George Osborne gave middle England plenty to smile about in yesterday’s Budget by cutting business rates, helping savers and taking 600,000 people out of higher rate tax. Today’s Money blog looks at the day after the night before while, in other financial news, Fidelity International has warned that the retirement income gap is not just a problem for older generations of women.
Responding to this week’s suggested solutions by the Work and Pensions Select Committee to the on-going debate around State Pension changes and its impact on women, Maike Currie, investment director for personal investing at Fidelity International, said: ‘The ongoing debate around whether state pension age changes were effectively communicated to women has drawn attention back to the retirement gap that exists between the sexes. This is not an issue of the past that we can ignore as an “older person’s problem”. The very same issues that lie behind paltry saving levels when it comes to older women still exist today. There is no magic bullet to this but we would strongly urge women to do what they can to save for the longer term as early as possible.”
Research by Which? shows that consumers could save money on home insurance premiums by haggling or switching providers, with nearly a third of respondents to a survey saying they saved an average of £82 after haggling, while policyholders who switched providers saved an average of £71.51. Almost half say they did not haggle on their existing deal and only 36 per cent changed provider in the last 12 months.
Meanwhile, research shows that savings rates are still plummeting as banks and building societies continue to cut their rates on both cash ISAs and fixed rate bonds. According to Moneywise, the top fixed rate cash ISA is just 1.5 per cent tax-free from Virgin Money and Aldermore Bank, while the best deal on the high street comes from Metro Bank at a paltry 1.35 per cent.

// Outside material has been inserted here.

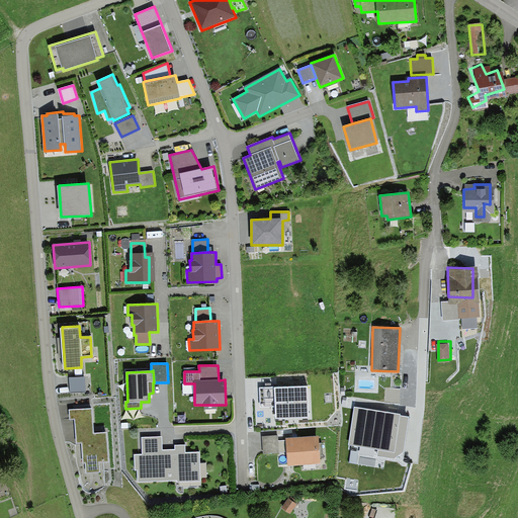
[(84,391),(83,377),(70,378),(71,392),(84,391)]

Looking ahead, the Council of Mortgage Lenders today unveils its gross lending figures for February. And the Bank of England will publish its monthly interest rate decision at noon. The monetary policy committee will almost certainly leave interest rates at 0.5 per cent.
Finally, according to The Times, Britain has become ‘a coffee-pod drinking, legging wearing, microwave-rice eating nation that no longer goes to nightclubs, buys DVDs and sees organic apples as indistinguishable from normal apples’. This conclusion follows the Office for National Statistics’ annual update of its shopping basket of goods that it uses to measure consumer price inflation in the UK.